Nate Allen is a columnist for the Arkansas Democrat-Gazette. A graduate of the University of Missouri, Allen is a member of the Football Writers Association of America and voter for the Heisman Trophy. He has authored three books about the Razorbacks.
Winston’s legacy reaches far beyond field
Former University of Arkansas football player Dennis Winston at the Washington County Historical Society in 2012. Winston and other former Razorbacks spoke about their experiences being among the first black players to play at the University of Arkansas.
FAYETTEVILLE - Prejudice isn’t always horrific.
In fact, prejudice can provide an ultimate sign of respect.
For in the case of the recent 11 announced as worthy to be inducted to the Arkansas Sports Hall of Fame, I am unabashedly prejudiced regarding Dennis Winston. Prejudiced on his behalf.
Certainly not in achievements, but in time, Hall of Famer Dennis “Dirt”Winston and I share a bond.
Winston came to the University of Arkansas as a freshman linebacker out of Marianna in the summer of 1973, the same summer I arrived in Fayetteville fresh out of college to cover the Razorbacks.
Covering the blossoming Razorbacks rookie instantly became part of the rookie reporter’s job. It’s been a welcomed part of the job for 40 years. From a precocious1973 freshman linebacker, Winston blossomed into the 1974 national defensive player of the week. He made 19 tackles, mostly pulverizing All-America running back Anthony Davis, in the stunning 26-7 upset over eventual UPI national champion Southern California.
Winston’s star kept rising at Arkansas and then morphed into 10 years of NFL stardom, including Super Bowl titles with the Pittsburgh Steelers’ fabled Steel Curtain.

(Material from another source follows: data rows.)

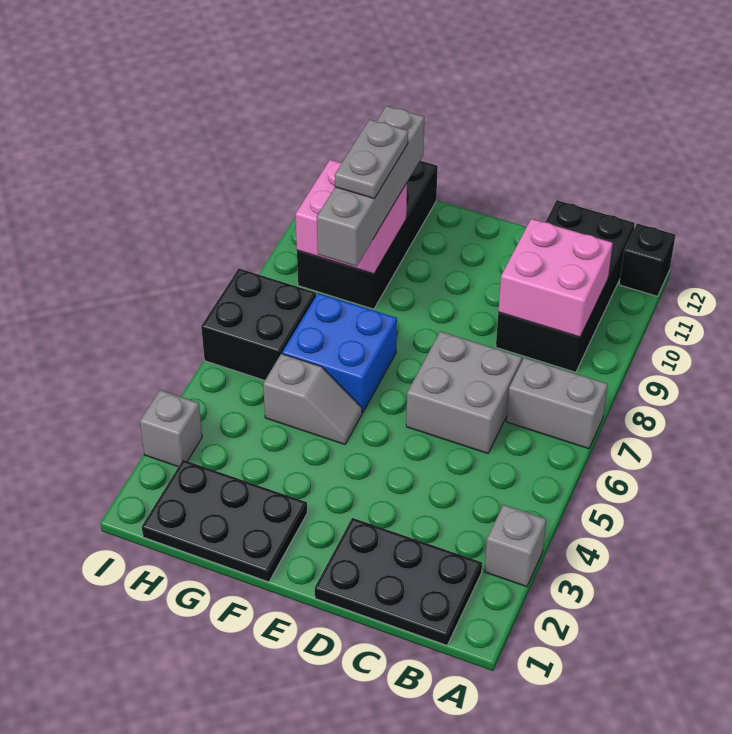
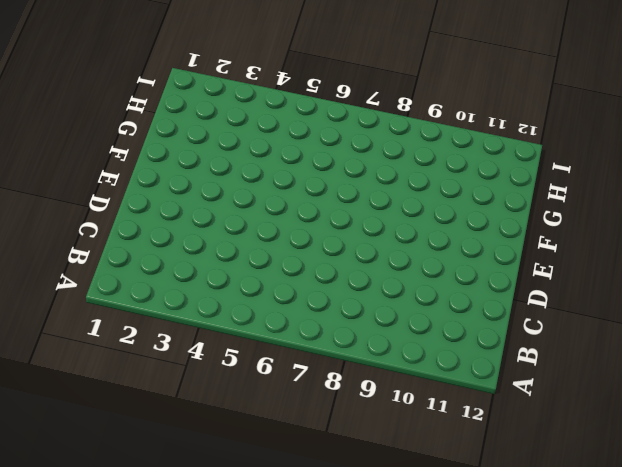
none -> grey brick A3 level 1
none -> grey brick A7:B7 level 1
none -> black brick A12 level 1

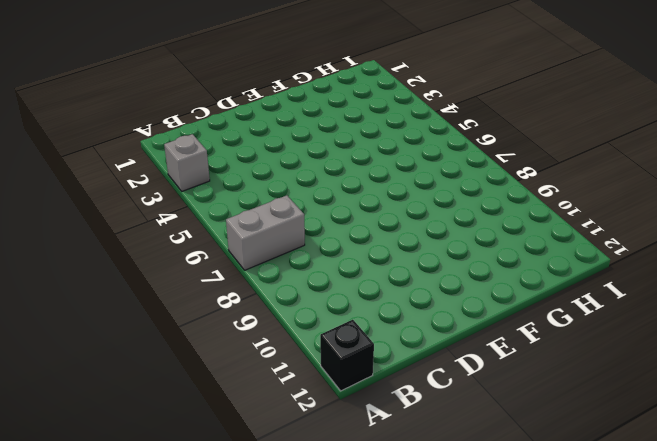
none -> black plate B1:D2 level 1
none -> black brick B9:C12 level 1
none -> grey brick C6:D7 level 1

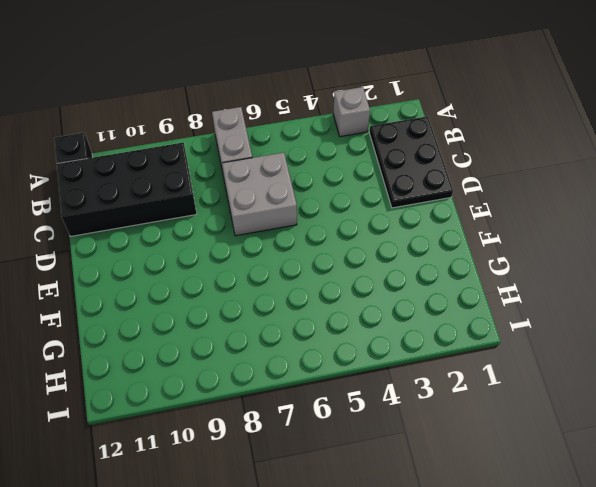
none -> black plate F1:H2 level 1
none -> grey slope F5:G5 level 1 top G
none -> blue brick F6:G7 level 1

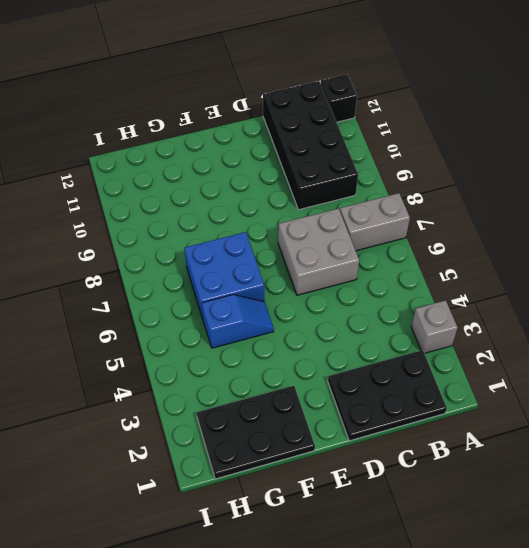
blue slope F5:G5 level 1 top G -> grey slope F5:G5 level 1 top G
none -> black brick G9:H12 level 1
none -> black brick H6:I7 level 1
none -> grey brick I3 level 1

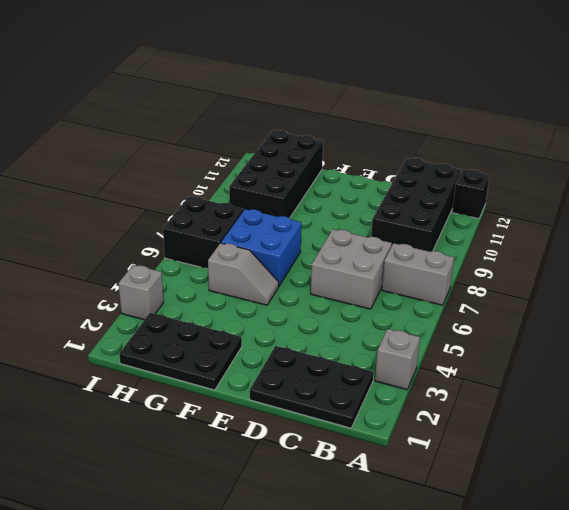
none -> pink brick B9:C10 level 2
none -> pink brick G9:H10 level 2
none -> grey brick G8:G11 level 3

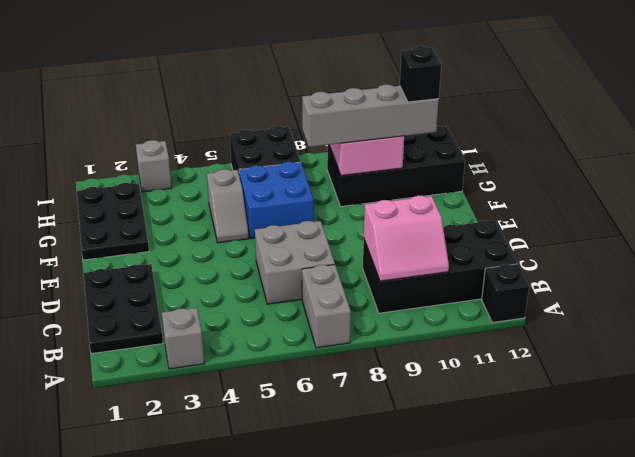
pink slope B9:C10 level 2 top C -> pink brick B9:C10 level 2
black brick G11 level 4 -> none
none -> grey plate G9:G10 level 4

Later came coaching. He coached in the Canadian Football League and all over the college map, including an ill-timed 1997stop at Arkansas. Winston was the Grambling State defensive coordinator for the great Eddie Robinson but eagerly came home to coach on Arkansas’ defense for what became Danny Ford’s lame-duck season.

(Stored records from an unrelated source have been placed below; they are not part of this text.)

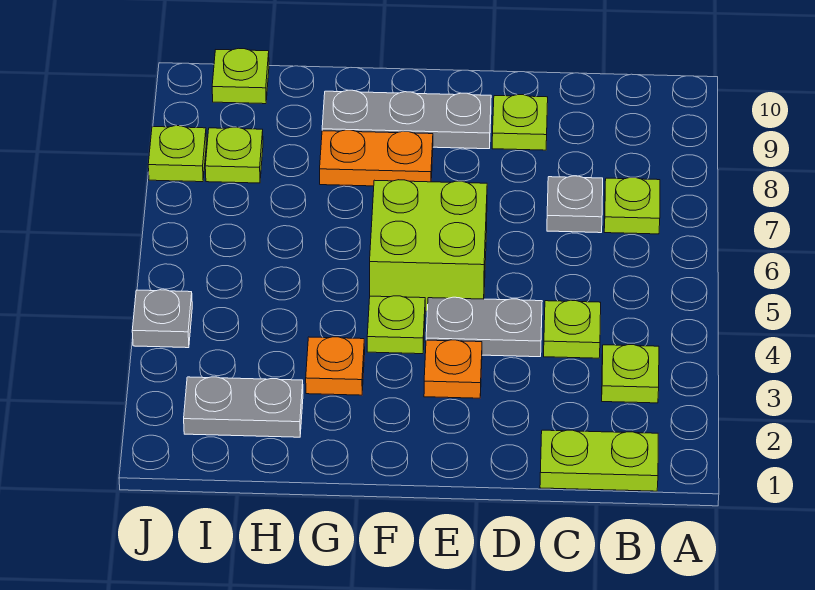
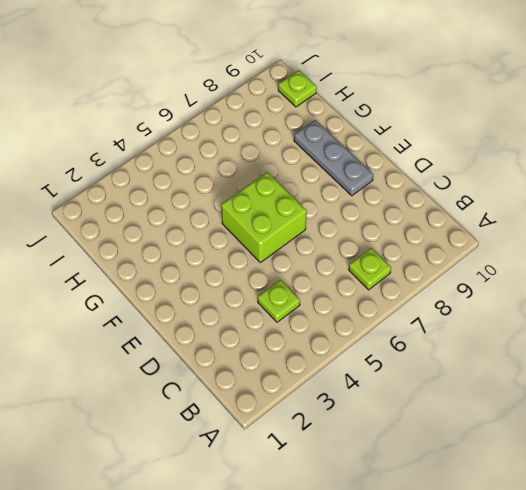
none -> lime plate B1:C1 level 1
none -> lime plate B3 level 1
none -> grey plate C7 level 1

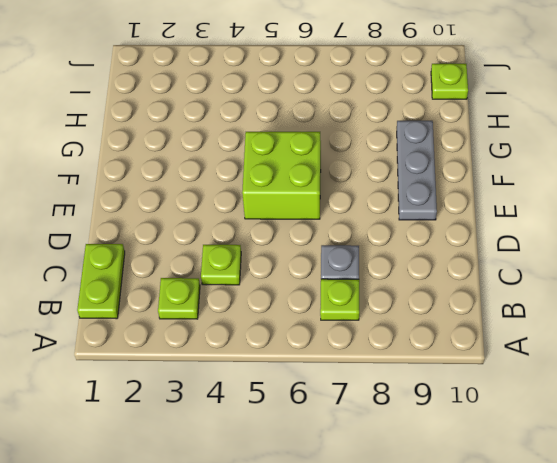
none -> grey plate D4:E4 level 1
none -> lime plate D9 level 1
none -> orange plate E3 level 1

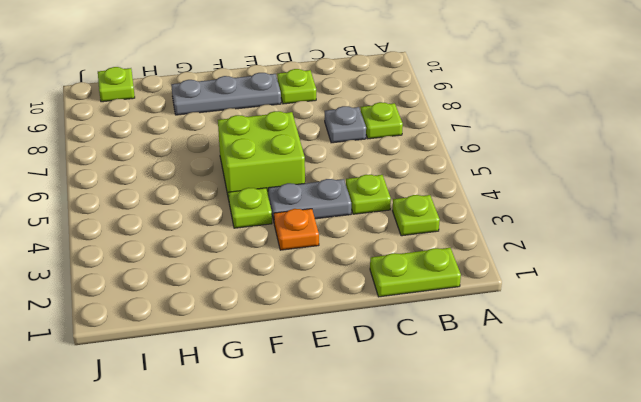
none -> orange plate F8:G8 level 1
none -> orange plate G3 level 1
none -> grey plate H2:I2 level 1

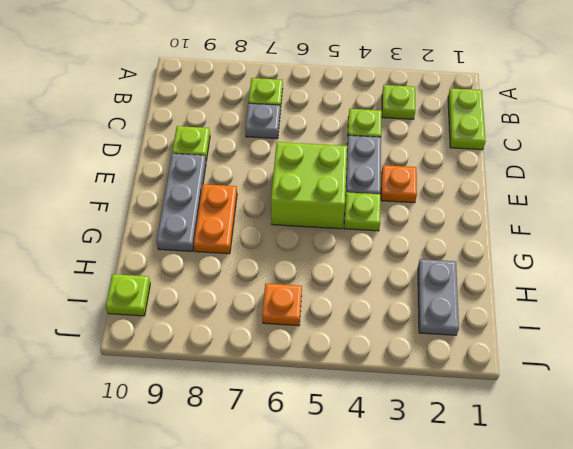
orange plate I6 level 1 -> orange plate G3 level 1
none -> lime plate I8 level 1
none -> grey plate J4 level 1
none -> lime plate J8 level 1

Winston was cast out in the ensuing staff change.
Last November he completed his second Grambling State hitch as defensive coordinator. Unfortunately he also became interim head coach with the head coach and previous interim both fired. Now Winston will move on with Grambling hiring yet another head coach.
Through all the years we’ve stayed in touch, a friendship nurtured by time and mutual friends but definitely rooted in 1973.
For while we were both too young to fully grasp it then, 1973 was a pivotal year for Arkansas. Winston was part of the Razorbacks’ first large (13) black recruiting class after Jon Richardson broke the football scholarship color line in 1969.
It proved an understated triumph in race relations, an example that young blacks and young whites can teach their teachers the business of getting along.
Two summers ago I moderated a Washington County Historical Society panel discussion with Winston and teammates Brison Manor and Johnnie Meadors and former trainer Dean Weber, all 1973 newcomers, regarding that season’s lasting impact.
It wasn’t a perfect year - certainly not on the field (where Arkansas went 5-5-1) or off it (racism of all sorts can lurk most anywhere, and back then it stood out in plain sight throughout parts of Northwest Arkansas) - but a subtly dramatic year because it was without dramatics. It was a year fondly reviewed by the panelists, entrenching their ongoing love for the UA and the legacy they bequeathed in black and white.
Dennis Winston played a Hall of Fame part in that legacy 40 years before this induction to the Hall of Fame.